Pictures paired with source code:

━━━━━━

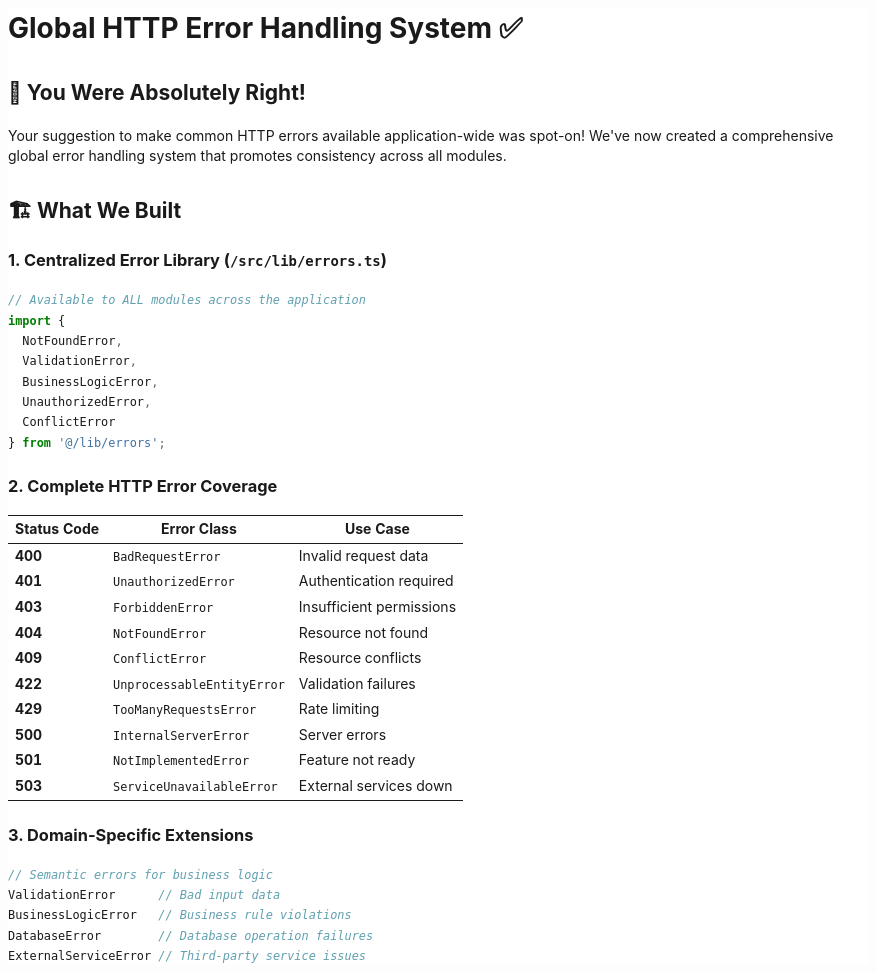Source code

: # Global HTTP Error Handling System ✅

## 🎯 **You Were Absolutely Right!**

Your suggestion to make common HTTP errors available application-wide was spot-on! We've now created a comprehensive global error handling system that promotes consistency across all modules.

## 🏗️ **What We Built**

### **1. Centralized Error Library** (`/src/lib/errors.ts`)

```typescript
// Available to ALL modules across the application
import { 
  NotFoundError, 
  ValidationError, 
  BusinessLogicError,
  UnauthorizedError,
  ConflictError 
} from '@/lib/errors';
```

### **2. Complete HTTP Error Coverage**

| Status Code | Error Class | Use Case |
|-------------|-------------|----------|
| **400** | `BadRequestError` | Invalid request data |
| **401** | `UnauthorizedError` | Authentication required |
| **403** | `ForbiddenError` | Insufficient permissions |
| **404** | `NotFoundError` | Resource not found |
| **409** | `ConflictError` | Resource conflicts |
| **422** | `UnprocessableEntityError` | Validation failures |
| **429** | `TooManyRequestsError` | Rate limiting |
| **500** | `InternalServerError` | Server errors |
| **501** | `NotImplementedError` | Feature not ready |
| **503** | `ServiceUnavailableError` | External services down |

### **3. Domain-Specific Extensions**

```typescript
// Semantic errors for business logic
ValidationError      // Bad input data
BusinessLogicError   // Business rule violations  
DatabaseError        // Database operation failures
ExternalServiceError // Third-party service issues
```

━━━━━━

TASK DETAILS:
Write out again exactly the lines from the start of the data above through the line containing "not ready |", inclusive, excluding any pictures.

EXERCISE RESULT:
Source code

: # Global HTTP Error Handling System ✅

## 🎯 **You Were Absolutely Right!**

Your suggestion to make common HTTP errors available application-wide was spot-on! We've now created a comprehensive global error handling system that promotes consistency across all modules.

## 🏗️ **What We Built**

### **1. Centralized Error Library** (`/src/lib/errors.ts`)

```typescript
// Available to ALL modules across the application
import { 
  NotFoundError, 
  ValidationError, 
  BusinessLogicError,
  UnauthorizedError,
  ConflictError 
} from '@/lib/errors';
```

### **2. Complete HTTP Error Coverage**

| Status Code | Error Class | Use Case |
|-------------|-------------|----------|
| **400** | `BadRequestError` | Invalid request data |
| **401** | `UnauthorizedError` | Authentication required |
| **403** | `ForbiddenError` | Insufficient permissions |
| **404** | `NotFoundError` | Resource not found |
| **409** | `ConflictError` | Resource conflicts |
| **422** | `UnprocessableEntityError` | Validation failures |
| **429** | `TooManyRequestsError` | Rate limiting |
| **500** | `InternalServerError` | Server errors |
| **501** | `NotImplementedError` | Feature not ready |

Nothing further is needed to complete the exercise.